Assignment: Repeat every line of text in the data below without changing a word, and leave the pictures out of your answer.

● ● ● ●

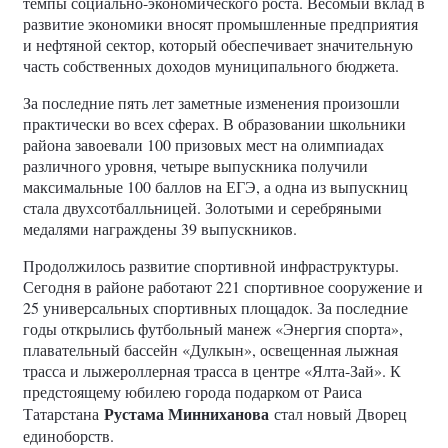
темпы социально-экономического роста. Весомый вклад в
развитие экономики вносят промышленные предприятия
и нефтяной сектор, который обеспечивает значительную
часть собственных доходов муниципального бюджета.
За последние пять лет заметные изменения произошли
практически во всех сферах. В образовании школьники
района завоевали 100 призовых мест на олимпиадах
различного уровня, четыре выпускника получили
максимальные 100 баллов на ЕГЭ, а одна из выпускниц
стала двухсотбалльницей. Золотыми и серебряными
медалями награждены 39 выпускников.
Продолжилось развитие спортивной инфраструктуры.
Сегодня в районе работают 221 спортивное сооружение и
25 универсальных спортивных площадок. За последние
годы открылись футбольный манеж «Энергия спорта»,
плавательный бассейн «Дулкын», освещенная лыжная
трасса и лыжероллерная трасса в центре «Ялта-Зай». К
предстоящему юбилею города подарком от Раиса
Рустама Минниханова
Татарстана
стал новый Дворец
единоборств.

● ● ● ●

Solution for this problem:
темпы социально-экономического роста. Весомый вклад в
развитие экономики вносят промышленные предприятия
и нефтяной сектор, который обеспечивает значительную
часть собственных доходов муниципального бюджета.
За последние пять лет заметные изменения произошли
практически во всех сферах. В образовании школьники
района завоевали 100 призовых мест на олимпиадах
различного уровня, четыре выпускника получили
максимальные 100 баллов на ЕГЭ, а одна из выпускниц
стала двухсотбалльницей. Золотыми и серебряными
медалями награждены 39 выпускников.
Продолжилось развитие спортивной инфраструктуры.
Сегодня в районе работают 221 спортивное сооружение и
25 универсальных спортивных площадок. За последние
годы открылись футбольный манеж «Энергия спорта»,
плавательный бассейн «Дулкын», освещенная лыжная
трасса и лыжероллерная трасса в центре «Ялта-Зай». К
предстоящему юбилею города подарком от Раиса
Рустама Минниханова
Татарстана
стал новый Дворец
единоборств.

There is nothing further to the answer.